This question is a duplicate of How can we use importance sampling for drawing posterior distribution samples? , but that question seems to lack additional detail and goes unanswered (for more than 2 years). So I am posting this question with more contexts.
Given a hard to sample $p(x)$, which can be e.g. a posterior, we can estimate its $E_{p}[x]$ by using $E_{q}\left[\frac{p(x)}{q(x)}x\right]$, where $q(x)$ is a easy to sample distribution, and has support that contains the support of $p$.
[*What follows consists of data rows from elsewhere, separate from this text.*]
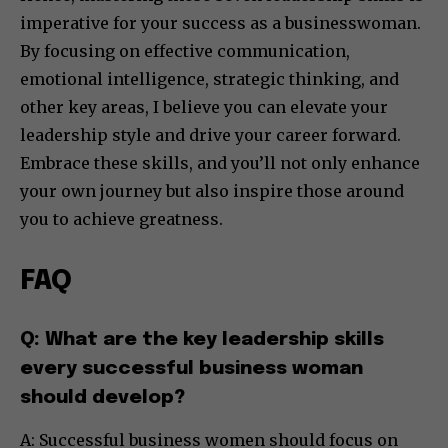
imperative for your success as a businesswoman.
By focusing on effective communication,
emotional intelligence, strategic thinking, and
other key areas, I believe you can elevate your
leadership style and drive your career forward.
Embrace these skills, and you’ll not only enhance
your own journey but also inspire those around
you to achieve greatness.
FAQ
Q: What are the key leadership skills
every successful business woman
should develop?
A: Successful business women should focus on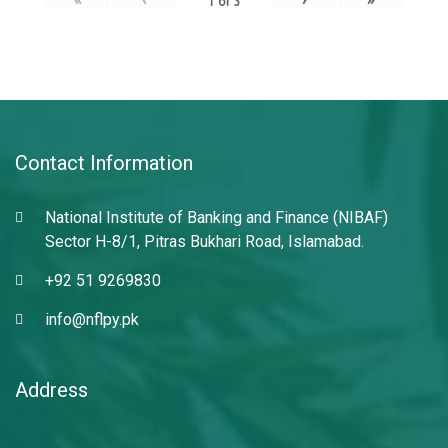
1
of
3
Contact Information
National Institute of Banking and Finance (NIBAF)
Sector H-8/1, Pitras Bukhari Road, Islamabad.
+92 51 9269830
info@nflpy.pk
Address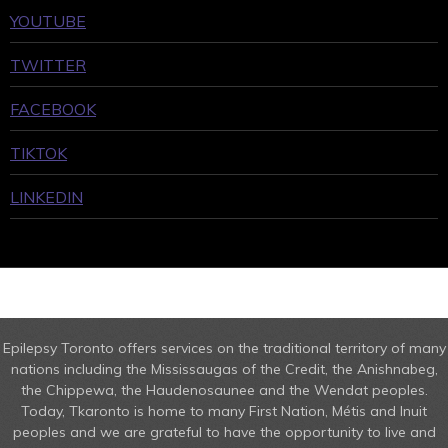
YOUTUBE
TWITTER
FACEBOOK
TIKTOK
LINKEDIN
Epilepsy Toronto offers services on the traditional territory of many
nations including the Mississaugas of the Credit, the Anishnabeg,
the Chippewa, the Haudenosaunee and the Wendat peoples.
Today, Tkaronto is home to many First Nation, Métis and Inuit
peoples and we are grateful to have the opportunity to live and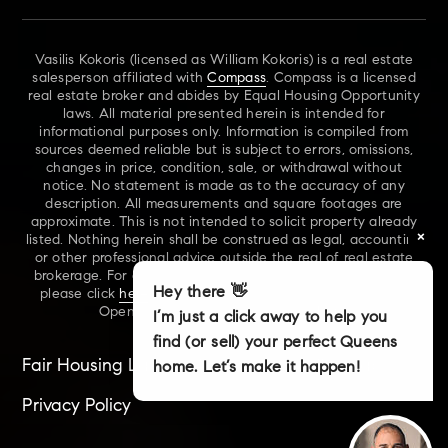
Vasilis Kokoris (licensed as William Kokoris) is a real estate
salesperson affiliated with
Compass
. Compass is a licensed
real estate broker and abides by Equal Housing Opportunity
laws. All material presented herein is intended for
informational purposes only. Information is compiled from
sources deemed reliable but is subject to errors, omissions,
changes in price, condition, sale, or withdrawal without
notice. No statement is made as to the accuracy of any
description. All measurements and square footages are
approximate. This is not intended to solicit property already
×
listed. Nothing herein shall be construed as legal, accounting
or other professional advice outside the real of real estate
brokerage. For additional information on NYS Fair Housing,
Hey there 👋
please click
here
. For our New York Real Estate Standard
Opening Procedures, please click
here
.
I’m just a click away to help you
find (or sell) your perfect Queens
Fair Housing Laws
Accessibility
Sitemap
home. Let’s make it happen!
Privacy Policy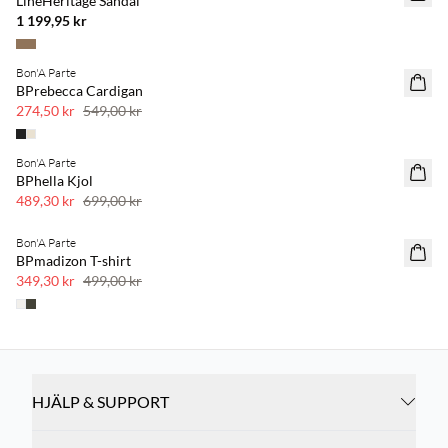
LineHeritage Sandal
1 199,95 kr
Bon'A Parte
SAVE20
BPrebecca Cardigan
50 % rabatt
274,50 kr
549,00 kr
Bon'A Parte
SAVE20
BPhella Kjol
30 % rabatt
489,30 kr
699,00 kr
Bon'A Parte
SAVE20
BPmadizon T-shirt
30 % rabatt
349,30 kr
499,00 kr
HJÄLP & SUPPORT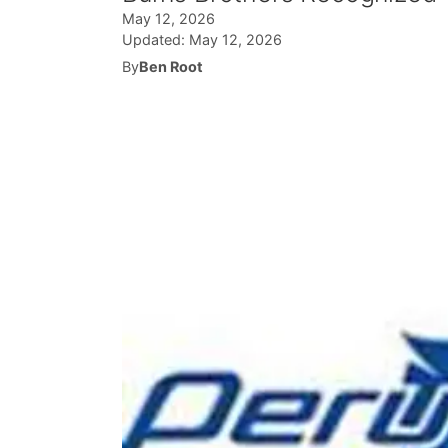
May 12, 2026
Updated:
May 12, 2026
By
Ben Root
My question is, can we use a similar idea to sample from $p(x)$? Specifically, we can draw samples from $q(x)$, and let's call them $x_1, ..., x_n$. We can compute weight $w_1, ... w_n$ with $w_i=p(x_i)/q(x_i)$. Then we do a weighted sampling with replacement (bootstrapping?) from $x_1, ..., x_n$, with weight being $w_i$'s, i.e., we sample $y_i$ from $x_1, ..., x_n$ according the categorical distribution with weight $w_1, ..., w_n$. Then will those $y_i$ be distributed according to $p(x)$?
My intuitive concern is that $y_i$ will contain lots of duplicates, especially if the weights are not close to uniform. However, we are pretty much guaranteed that we will not encounter duplicate samples from any continuous distribution. So $y_i$ feels weird to me if they are distributed as $p(x)$.